Fitch: NPL market to benefit from the new European legislation

The market for non-performing loans (NPL) transactions in the EU is set to benefit from improved transparency, following recent legislative and regulatory initiatives. This is commented by the experts of agency Fitch Ratings. The initiatives, which cover NPL sales and risk-weightings, and the establishment of a central data repository for transactions, could increase price transparency and help the secondary NPL market attract more sellers and purchasers. It could also spur consolidation among purchases, as larger and more established players are likely to benefit the most. 

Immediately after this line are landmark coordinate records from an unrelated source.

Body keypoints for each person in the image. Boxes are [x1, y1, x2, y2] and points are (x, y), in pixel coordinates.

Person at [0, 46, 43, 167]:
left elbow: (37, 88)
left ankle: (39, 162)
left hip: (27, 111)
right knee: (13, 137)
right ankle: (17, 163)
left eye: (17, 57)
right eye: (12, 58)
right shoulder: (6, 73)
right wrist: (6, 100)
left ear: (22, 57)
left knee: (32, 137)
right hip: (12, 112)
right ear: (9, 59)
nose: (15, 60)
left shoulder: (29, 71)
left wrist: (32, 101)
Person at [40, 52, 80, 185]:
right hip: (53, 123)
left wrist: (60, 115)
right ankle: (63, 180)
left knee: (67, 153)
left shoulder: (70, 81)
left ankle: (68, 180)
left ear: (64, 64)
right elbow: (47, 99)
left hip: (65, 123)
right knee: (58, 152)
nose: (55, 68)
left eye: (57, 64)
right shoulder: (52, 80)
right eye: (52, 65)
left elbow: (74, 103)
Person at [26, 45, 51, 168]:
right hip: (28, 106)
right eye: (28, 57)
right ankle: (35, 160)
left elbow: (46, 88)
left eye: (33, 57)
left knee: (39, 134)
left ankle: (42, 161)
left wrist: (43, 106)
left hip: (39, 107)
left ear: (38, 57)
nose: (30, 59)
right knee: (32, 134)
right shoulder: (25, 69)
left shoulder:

A political agreement was reached in June 2021 between three institutions – the European Parliament, the Council of the EU and the European Commission (EC) on the proposed “Non-Performing Loans Directive”. The directive to allow non-regulated third parties to buy NPLs across the EU. Once implemented, it could facilitate NPL sales in countries where purchasers are constrained by the need to be licensed as a credit institution to hold loans on balance sheet or, to a lesser extent, to amend loan terms. This is the case in France (licence required to purchase loans) and Germany (licence required to restructure loans) – two of the largest markets with potential for the development of NPL sales. In Bulgaria NPL can be purchased only by the companies with minimum capital requirements and registration as a financial institution in Bulgarian National Bank. 

The European Banking Authority (EBA) recently announced its new goals – transparent price and accessible data on NPL transactions. The market will benefit from the regulation, noted the experts of Fitch Ratings. The EC also intends to require debt purchasers to comply with more formal borrower protection rules. Purchasers will be required to appoint a credit servicer (a role they could fulfil themselves) to manage NPLs of individual customers, as well as SME loans if the buyer is not based in the EU.

The Fitch Rating says the largest debt purchasers are well equipped to cover the higher compliance costs and the proposed changes should not materially increase their exposure to customer welfare or conduct-related risks.